On Thursday afternoon, Nancy Salem, a retired special education teacher who attended Christie's 3 p.m. town hall at the Bayville Elks Lodge on Thursday, stood up and demanded to know how those Abbott districts would get their funds if the governor had his way.

"The Abbotts [districts] have an [average of] 80 percent graduation rate," noted Salem, citing the state's own education website's data. "While the state has an average of 90 percent...when you take that $10,000 per pupil away from those Abbott schools, where is this money going to come from? Are you expecting those Abbott schools to get that money from their municipalities?"

The governor swatted down Salem's argument, but didn't offer an answer as to how Abbott districts would be able to stop-gap the shortfall.

"As a teacher, you know that averages can be deceiving," answered Christie.

He noted that Union City, for example, graduated 90 percent of its students, but added that was cold comfort to parents in failing districts like Camden, Newark and Trenton, which all graduate fewer than two-thirds of their students.

"It doesn't mean a damn thing to the parents in Newark, Trenton or Camden Patterson, that the kids in Union City kids are doing better," said Christie, noting that New Jersey has the largest 'achievement gap' of any state in the nation.

"The kids who are not doing well are doing dreadfully. And our solution has been to throw more money at the problem, and it hasn't worked."

The governor said the answer was to instead acknowledge the fact that urban students often lacked the support structures, stable home lives and advantages of suburban districts like Berkeley Township, where he was speaking.
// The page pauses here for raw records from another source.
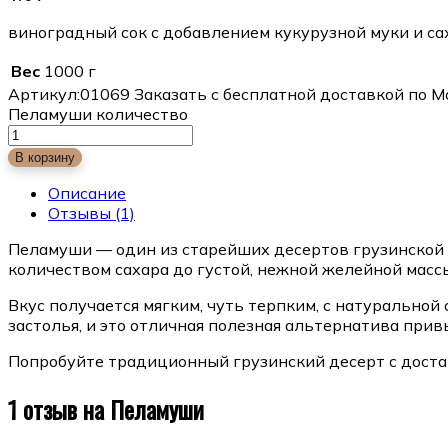
виноградный сок с добавлением кукурузной муки и са
Вес
1000 г
Артикул:
01069
Заказать с бесплатной доставкой по М
Пеламуши количество
В корзину
Описание
Отзывы
(1)
Пеламуши — один из старейших десертов грузинской к
количеством сахара до густой, нежной желейной мас
Вкус получается мягким, чуть терпким, с натурально
застолья, и это отличная полезная альтернатива при
Попробуйте традиционный грузинский десерт с достав
1 отзыв на
Пеламуши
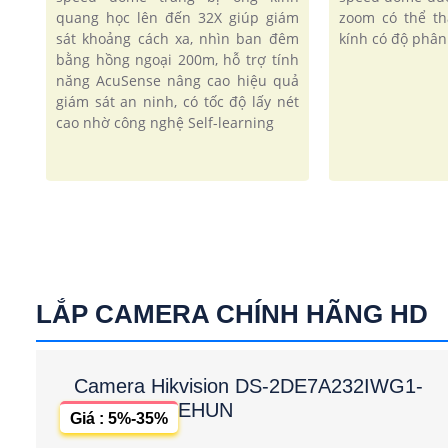
quang học lên đến 32X giúp giám
zoom có thể th
sát khoảng cách xa, nhìn ban đêm
kính có độ phân 
bằng hồng ngoại 200m, hỗ trợ tính
năng AcuSense nâng cao hiệu quả
giám sát an ninh, có tốc độ lấy nét
cao nhờ công nghệ Self-learning
LẮP CAMERA CHÍNH HÃNG HD
Camera Hikvision DS-2DE7A232IWG1-
EHUN
Giá : 5%-35%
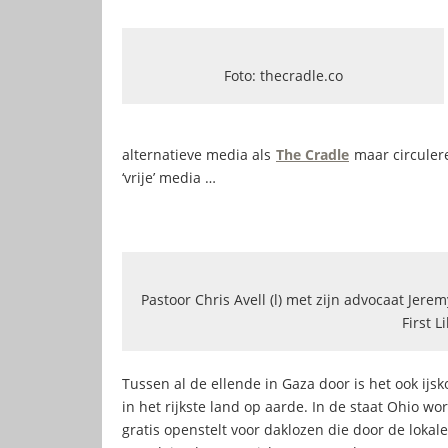
Foto: thecradle.co
alternatieve media als
The Cradle
maar circulere
‘vrije’ media …
Pastoor Chris Avell (l) met zijn advocaat Jere
First L
Tussen al de ellende in Gaza door is het ook 
in het rijkste land op aarde. In de staat Ohio wo
gratis openstelt voor daklozen die door de lokal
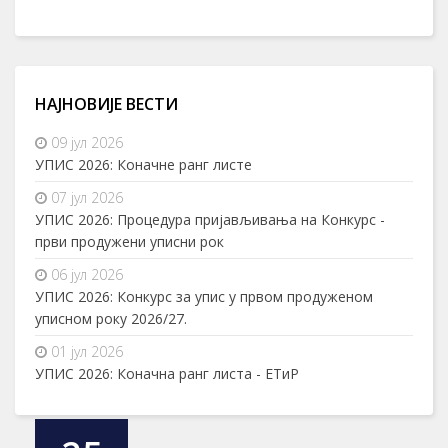
НАЈНОВИЈЕ ВЕСТИ
09 јул 2026
УПИС 2026: Коначне ранг листе
07 јул 2026
УПИС 2026: Процедура пријављивања на Конкурс -
први продужени уписни рок
06 јул 2026
УПИС 2026: Конкурс за упис у првом продуженом
уписном року 2026/27.
01 јул 2026
УПИС 2026: Коначна ранг листа - ЕТиР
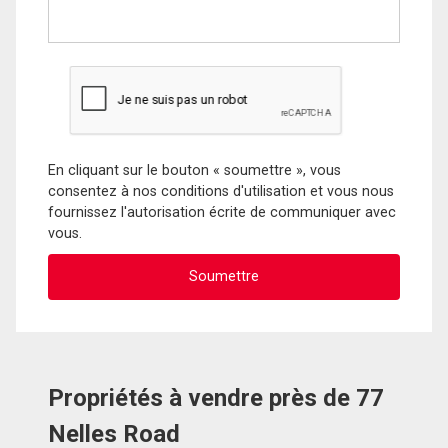
En cliquant sur le bouton « soumettre », vous
consentez à nos conditions d'utilisation et vous nous
fournissez l'autorisation écrite de communiquer avec
vous.
Propriétés à vendre près de 77
Nelles Road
"I'm not worried about the kids in Berkeley doing well; they are doing well," said Christie.

"We're not doing it for the kids in the cities...We're teaching them the same way we teach the kids in Berkeley."

The governor then explained that he'd be willing to keep school funding in place in exchange for longer school days and a longer school year, but union intransigence has stood in the way.

"I would pay what I am paying now, in Newark, if I could have a longer school day and a longer school year," Christie said. "But I can't. I have to pay what I'm paying and get what I'm getting...I'm paying for failure now. They're failure factories. And the people who are responsible for this need to be held accountable."